Machine-readable hardware designs
◆ ◆ ◆ ◆ ◆ ◆ ◆

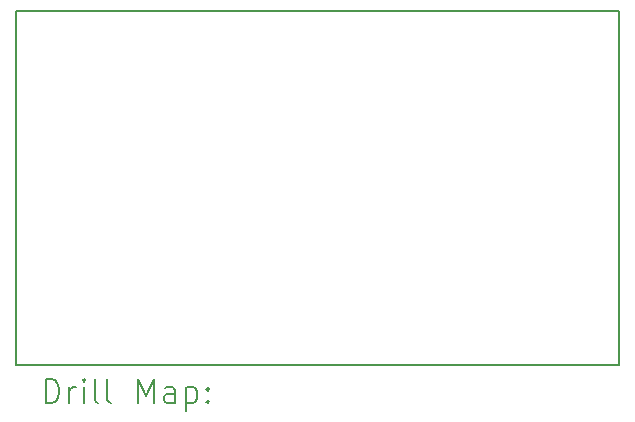
<source format=gbr>
%FSLAX45Y45*%
G04 Gerber Fmt 4.5, Leading zero omitted, Abs format (unit mm)*
G04 Created by KiCad (PCBNEW 5.99.0-unknown-d4461f6c5~91~ubuntu20.04.1) date 2020-09-15 15:23:29*
%MOMM*%
%LPD*%
G01*
G04 APERTURE LIST*
%TA.AperFunction,Profile*%
%ADD10C,0.150000*%
%TD*%
%ADD11C,0.200000*%
G04 APERTURE END LIST*
D10*
X17403485Y-12001860D02*
X17403485Y-8998860D01*
X12296735Y-8998860D02*
X12296735Y-12001860D01*
X17403485Y-8998860D02*
X12296735Y-8998860D01*
X12296735Y-12001860D02*
X17403485Y-12001860D01*
D11*
X12546854Y-12319836D02*
X12546854Y-12119836D01*
X12594473Y-12119836D01*
X12623044Y-12129360D01*
X12642092Y-12148408D01*
X12651616Y-12167455D01*
X12661140Y-12205550D01*
X12661140Y-12234122D01*
X12651616Y-12272217D01*
X12642092Y-12291265D01*
X12623044Y-12310312D01*
X12594473Y-12319836D01*
X12546854Y-12319836D01*
X12746854Y-12319836D02*
X12746854Y-12186503D01*
X12746854Y-12224598D02*
X12756378Y-12205550D01*
X12765901Y-12196027D01*
X12784949Y-12186503D01*
X12803997Y-12186503D01*
X12870663Y-12319836D02*
X12870663Y-12186503D01*
X12870663Y-12119836D02*
X12861140Y-12129360D01*
X12870663Y-12138884D01*
X12880187Y-12129360D01*
X12870663Y-12119836D01*
X12870663Y-12138884D01*
X12994473Y-12319836D02*
X12975425Y-12310312D01*
X12965901Y-12291265D01*
X12965901Y-12119836D01*
X13099235Y-12319836D02*
X13080187Y-12310312D01*
X13070663Y-12291265D01*
X13070663Y-12119836D01*
X13327806Y-12319836D02*
X13327806Y-12119836D01*
X13394473Y-12262693D01*
X13461140Y-12119836D01*
X13461140Y-12319836D01*
X13642092Y-12319836D02*
X13642092Y-12215074D01*
X13632568Y-12196027D01*
X13613521Y-12186503D01*
X13575425Y-12186503D01*
X13556378Y-12196027D01*
X13642092Y-12310312D02*
X13623044Y-12319836D01*
X13575425Y-12319836D01*
X13556378Y-12310312D01*
X13546854Y-12291265D01*
X13546854Y-12272217D01*
X13556378Y-12253170D01*
X13575425Y-12243646D01*
X13623044Y-12243646D01*
X13642092Y-12234122D01*
X13737330Y-12186503D02*
X13737330Y-12386503D01*
X13737330Y-12196027D02*
X13756378Y-12186503D01*
X13794473Y-12186503D01*
X13813521Y-12196027D01*
X13823044Y-12205550D01*
X13832568Y-12224598D01*
X13832568Y-12281741D01*
X13823044Y-12300789D01*
X13813521Y-12310312D01*
X13794473Y-12319836D01*
X13756378Y-12319836D01*
X13737330Y-12310312D01*
X13918282Y-12300789D02*
X13927806Y-12310312D01*
X13918282Y-12319836D01*
X13908759Y-12310312D01*
X13918282Y-12300789D01*
X13918282Y-12319836D01*
X13918282Y-12196027D02*
X13927806Y-12205550D01*
X13918282Y-12215074D01*
X13908759Y-12205550D01*
X13918282Y-12196027D01*
X13918282Y-12215074D01*
M02*

</source>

◆ ◆ ◆ ◆ ◆ ◆ ◆

_Task to complete_: Among the records above, only the lines between the line holding "X13556378Y-12253170D01*" and the line holding "X13823044Y-12300789D01*", inclusive, are to be output, exactly as written.

_Output below_:
X13556378Y-12253170D01*
X13575425Y-12243646D01*
X13623044Y-12243646D01*
X13642092Y-12234122D01*
X13737330Y-12186503D02*
X13737330Y-12386503D01*
X13737330Y-12196027D02*
X13756378Y-12186503D01*
X13794473Y-12186503D01*
X13813521Y-12196027D01*
X13823044Y-12205550D01*
X13832568Y-12224598D01*
X13832568Y-12281741D01*
X13823044Y-12300789D01*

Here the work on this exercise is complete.